In this meta-analysis, we analyzed 18 publications involving 1505 SSNHL patients and 1466 healthy individuals to determine the association of NLR, PLR, and MPV values with SSNHL. Our findings suggest that NLR and PLR values of SSNHL patients are much higher than those of healthy people. However, there is no distinct difference in the MPV levels between these two groups. These results imply that the levels of NLR and PLR influence the pathogenesis of SSNHL. Hence, NLR and PLR are prospective biomarkers for predicting the pathogenesis of SSNHL. However, these results should be interpreted with caution considering the extreme heterogeneity among analyzed studies. In the subgroup analyses performed to identify the sources of heterogeneity, the region, hematology analyzer, and sample size were major factors causing the heterogeneity. Specifically, age was a source of heterogeneity in PLR levels between the two groups. Moreover, sensitivity analysis revealed no significant difference in the impact of these hematological indices on the onset of SSNHL.

Further analysis showed that NLR and PLR levels in the unrecovered group were markedly higher than those of the recovered group. However, there is no correlation in the MPV level between these two groups. A possible explanation for this result might be that patients in the unrecovered group experience a higher degree of inflammation. Considering the extreme heterogeneity among the studies, subgroup analyses were conducted. Hematology analyzer and sample size were found to be the sources of heterogeneity. For PLR levels, the region, type of steroid, the definition of recovered and follow-up were the sources of heterogeneity in the two groups. In sensitivity analysis, the direction and degree of the pooled results did not vary significantly, indicating that this meta-analysis was robust. Altogether, these findings provide evidence that chronic inflammation is involved in the pathogenesis of SSNHL, and NLR/PLR are promising prognostic predictors of SSNHL.

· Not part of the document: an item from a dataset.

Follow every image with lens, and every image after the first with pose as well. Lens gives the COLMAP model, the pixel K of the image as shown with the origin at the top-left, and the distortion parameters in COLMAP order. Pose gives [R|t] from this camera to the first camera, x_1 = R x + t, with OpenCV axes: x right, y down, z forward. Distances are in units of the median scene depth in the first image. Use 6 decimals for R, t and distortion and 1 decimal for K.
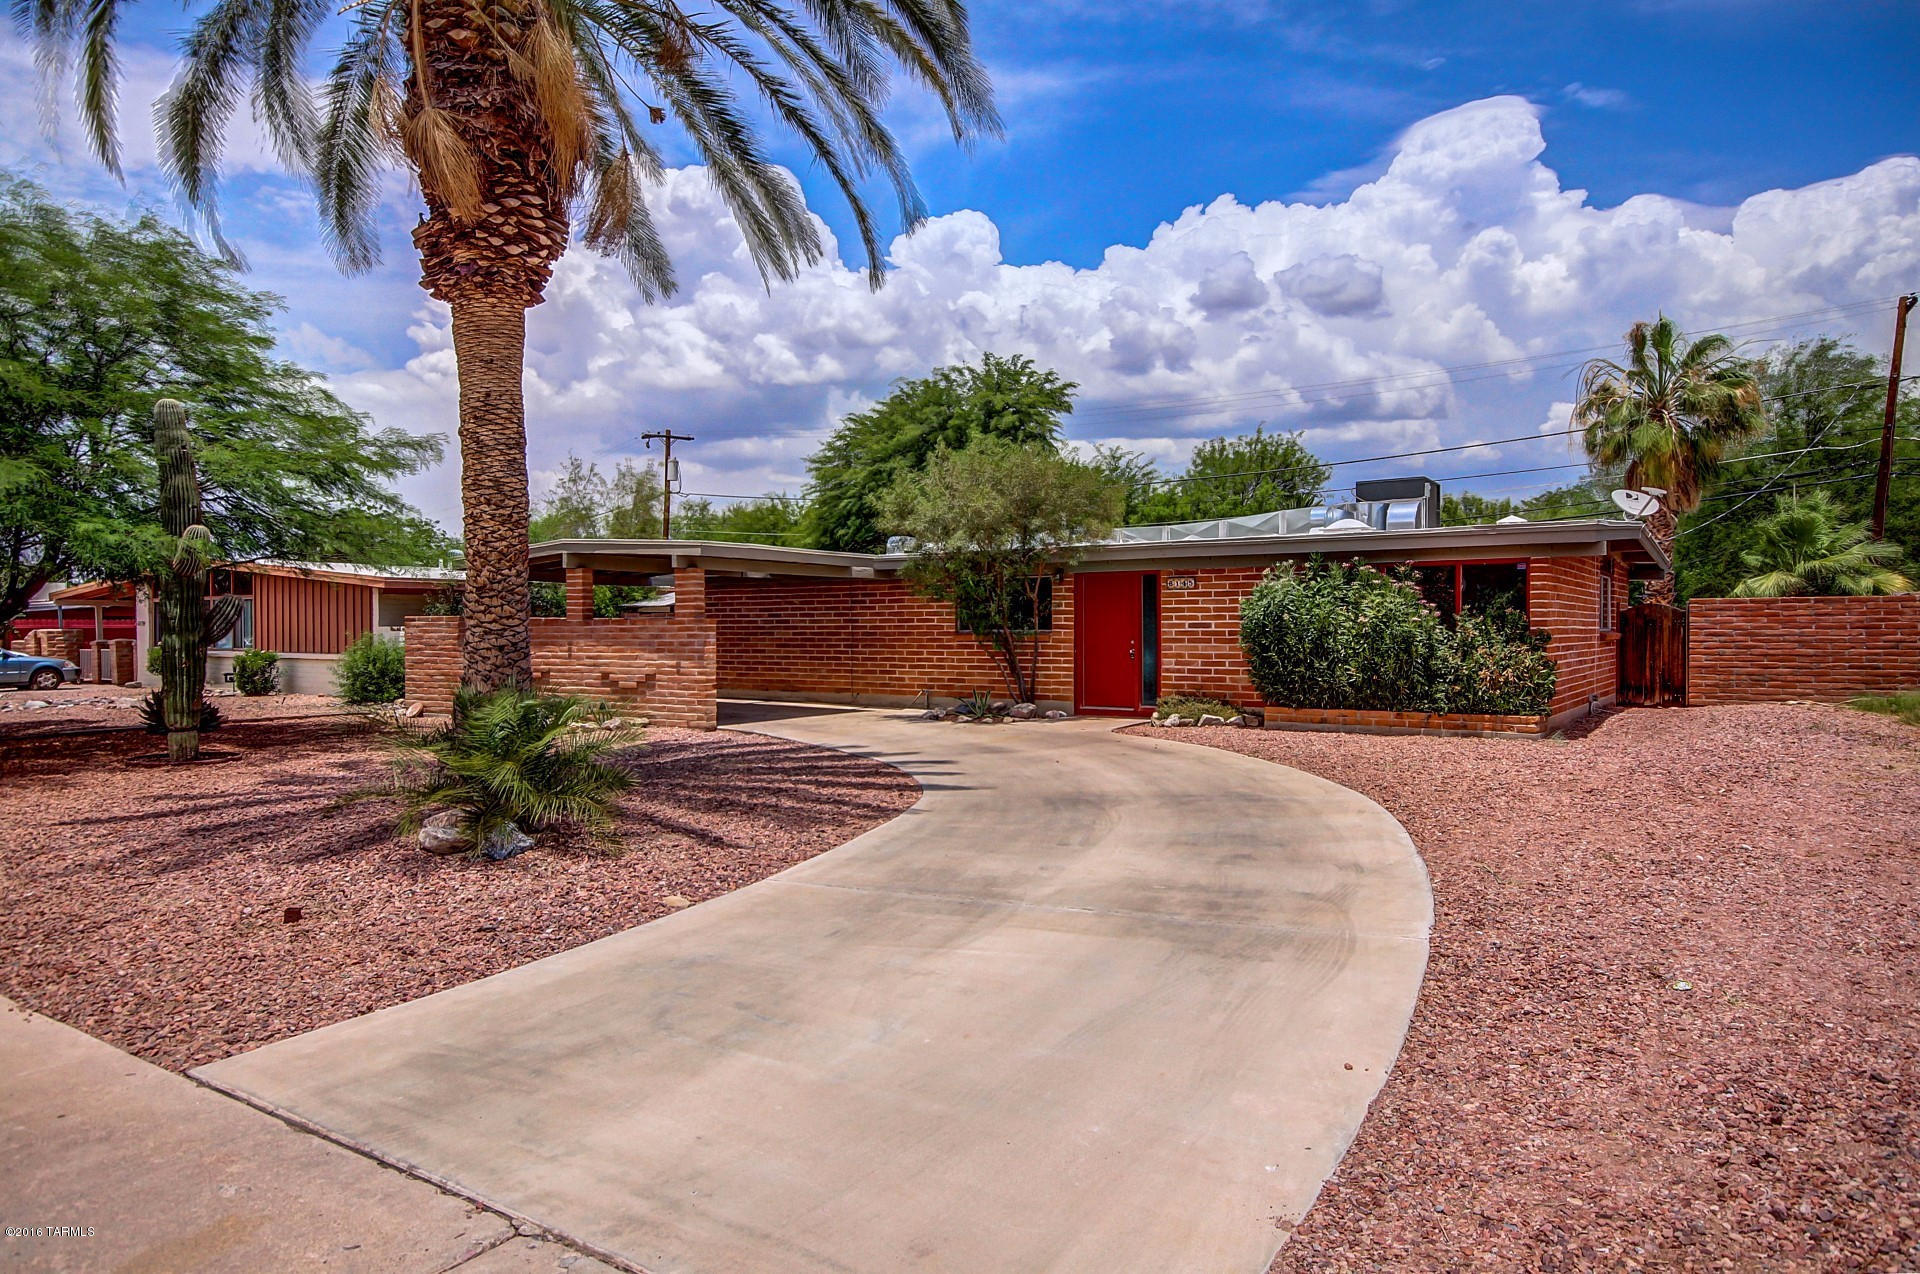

Although some findings in this meta-analysis have been previously reported in other studies (Chen et al., 2018; Cao et al., 2018), there are some differences to be noted. Chen's study included only ten articles, and analyzed the relationship between NLR and the diagnosis and prognosis of SSNHL; Ji's research only investigated the association between platelet parameters and SSNHL. However, we included 18 studies, and comprehensively analyzed the relationship between NLR, PLR, and MPV and SSNHL. Furthermore, in the subgroup analysis, we analyzed the effect of hematology analyzer and brand audiometry device on the merged results and identified them as sources of heterogeneity.

Nevertheless, there are several limitations to be considered in this study. First, the included studies were retrospectively designed and the number of patients in many of the studies were relatively small. This could potentially introduce selection and information bias. Second, there are no universally accepted cut-off values for NLR and PLR levels This should be addressed in future research. Third, different criteria were used to define recovery among the included studies when assessing the prognostic values of NLR and PLR levels in SSNHL. This may result in heterogeneity in the results obtained across studies. Finally, we could not analyze some factors (e.g., audiogram, time to treatment, underlying diseases) due to lack of information.

Conclusions

Overall, we have established that chronic inflammation is involved in the onset of SSNHL. Moreover, NLR and PLR might be convenient, cheap and routinely available prognostic predictors of SSNHL. However, considering the limitations of this work, further high-quality and large-scale studies such as randomized, controlled, prospective clinical trials (RCT), and several inflammatory factors, including C-reactive protein, cytokines, interleukins in SSNHL patients, are required to validate our findings.

Funding

This research did not receive any specific grant from funding agencies in the public, commercial, or not-for-profit sectors.

Declaration of competing interest

We declare that we have no conflict of interest.